If, as I have endeavox*ed to show, a bargain and sale of *211the fee, by a life-tenant, did not, at common law, work a forfeiture of the life-estate; or, if such was the effect at common law, that this doctrine, not being adapted to our circumstances, never was incorporated into our laws; or, if, in case of a forfeiture to the remainderman, of the life-estate, by the life-tenant, the remainderman had two titles and could assert either at his option, and within the time allowed by the statute of limitations, from the accrual of his right of entry, by virtue of which ever title he may attempt to enforce, then the charge of the Court below was wrong, and the plaintiff should have a new trial.

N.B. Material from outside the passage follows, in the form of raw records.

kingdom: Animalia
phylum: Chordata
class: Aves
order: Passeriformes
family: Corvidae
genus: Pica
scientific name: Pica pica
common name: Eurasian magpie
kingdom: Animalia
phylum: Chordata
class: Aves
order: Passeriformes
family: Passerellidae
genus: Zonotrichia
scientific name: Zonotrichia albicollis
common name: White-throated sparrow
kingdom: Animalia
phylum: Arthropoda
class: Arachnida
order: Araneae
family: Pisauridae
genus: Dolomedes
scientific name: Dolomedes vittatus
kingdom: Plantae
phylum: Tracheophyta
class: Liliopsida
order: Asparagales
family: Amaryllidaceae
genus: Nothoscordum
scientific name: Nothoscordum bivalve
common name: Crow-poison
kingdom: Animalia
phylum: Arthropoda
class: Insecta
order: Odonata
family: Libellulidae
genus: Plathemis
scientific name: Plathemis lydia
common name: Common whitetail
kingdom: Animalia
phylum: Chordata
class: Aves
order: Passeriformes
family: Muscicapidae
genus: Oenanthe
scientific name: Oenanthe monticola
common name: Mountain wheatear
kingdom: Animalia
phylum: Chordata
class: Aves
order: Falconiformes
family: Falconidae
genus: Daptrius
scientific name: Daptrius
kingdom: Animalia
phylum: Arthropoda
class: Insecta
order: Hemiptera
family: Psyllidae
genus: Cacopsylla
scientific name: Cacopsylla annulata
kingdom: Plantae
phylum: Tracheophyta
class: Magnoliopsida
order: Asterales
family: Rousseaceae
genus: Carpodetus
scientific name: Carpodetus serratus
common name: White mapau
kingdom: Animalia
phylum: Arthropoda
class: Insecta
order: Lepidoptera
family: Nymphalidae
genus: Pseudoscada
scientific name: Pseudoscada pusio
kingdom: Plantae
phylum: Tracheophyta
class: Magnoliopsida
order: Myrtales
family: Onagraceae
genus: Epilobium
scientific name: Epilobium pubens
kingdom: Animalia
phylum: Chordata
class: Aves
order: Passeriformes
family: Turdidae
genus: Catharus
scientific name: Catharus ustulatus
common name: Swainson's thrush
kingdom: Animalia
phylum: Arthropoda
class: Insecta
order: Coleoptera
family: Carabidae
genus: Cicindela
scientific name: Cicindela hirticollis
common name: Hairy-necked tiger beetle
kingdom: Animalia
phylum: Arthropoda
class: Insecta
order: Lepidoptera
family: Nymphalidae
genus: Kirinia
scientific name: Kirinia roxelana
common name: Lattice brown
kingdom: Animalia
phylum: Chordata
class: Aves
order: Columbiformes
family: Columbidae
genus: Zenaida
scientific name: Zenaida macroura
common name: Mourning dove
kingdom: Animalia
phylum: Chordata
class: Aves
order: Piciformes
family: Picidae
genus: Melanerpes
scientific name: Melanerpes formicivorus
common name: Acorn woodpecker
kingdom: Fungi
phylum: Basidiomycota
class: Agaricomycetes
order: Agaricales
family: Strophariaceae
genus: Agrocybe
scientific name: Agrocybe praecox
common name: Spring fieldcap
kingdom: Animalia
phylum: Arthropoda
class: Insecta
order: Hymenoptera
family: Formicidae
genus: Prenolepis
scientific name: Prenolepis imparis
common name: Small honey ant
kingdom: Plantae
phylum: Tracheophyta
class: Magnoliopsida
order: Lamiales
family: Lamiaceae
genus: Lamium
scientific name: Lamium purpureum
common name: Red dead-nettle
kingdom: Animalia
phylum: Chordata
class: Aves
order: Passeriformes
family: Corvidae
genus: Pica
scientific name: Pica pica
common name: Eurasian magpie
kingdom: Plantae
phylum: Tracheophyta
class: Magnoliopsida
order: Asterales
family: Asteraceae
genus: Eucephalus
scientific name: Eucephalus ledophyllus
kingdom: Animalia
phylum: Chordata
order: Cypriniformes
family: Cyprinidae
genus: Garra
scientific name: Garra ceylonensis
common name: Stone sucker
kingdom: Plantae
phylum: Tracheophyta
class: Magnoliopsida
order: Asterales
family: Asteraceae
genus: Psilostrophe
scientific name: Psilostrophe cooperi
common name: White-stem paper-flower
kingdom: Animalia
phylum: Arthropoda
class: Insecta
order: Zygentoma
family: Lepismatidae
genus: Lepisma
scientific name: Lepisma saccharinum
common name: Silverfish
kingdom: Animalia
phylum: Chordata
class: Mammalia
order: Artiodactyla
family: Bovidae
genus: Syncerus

The record shows that plaintiff’s counsel requested the Court to charge, that the sale by Mrs. Broach did not forfeit her life-estate; and defendant’s counsel requested him to charge that it did. Forfeiture or non-forfeiture was the issue; for, without a forfeiture, there could be no sort of ground for insisting that the possession of the purchaser from the life-tenant was hostile to the title of the remainderman.

The other question made by this record, viz: whether the title passed by virtue of the sale, made by order of the Ordinary, authorizing a private sale, was not considered by the Court; and therefore it would be improper for me to express an opinion upon this point. To my mind, this was the real question in this case, but a decision upon it was rendered unnecessary by the views entertained by the majority upon the question of the statute of limitations. For the reasons given, I dissent from the judgment rendered in this case.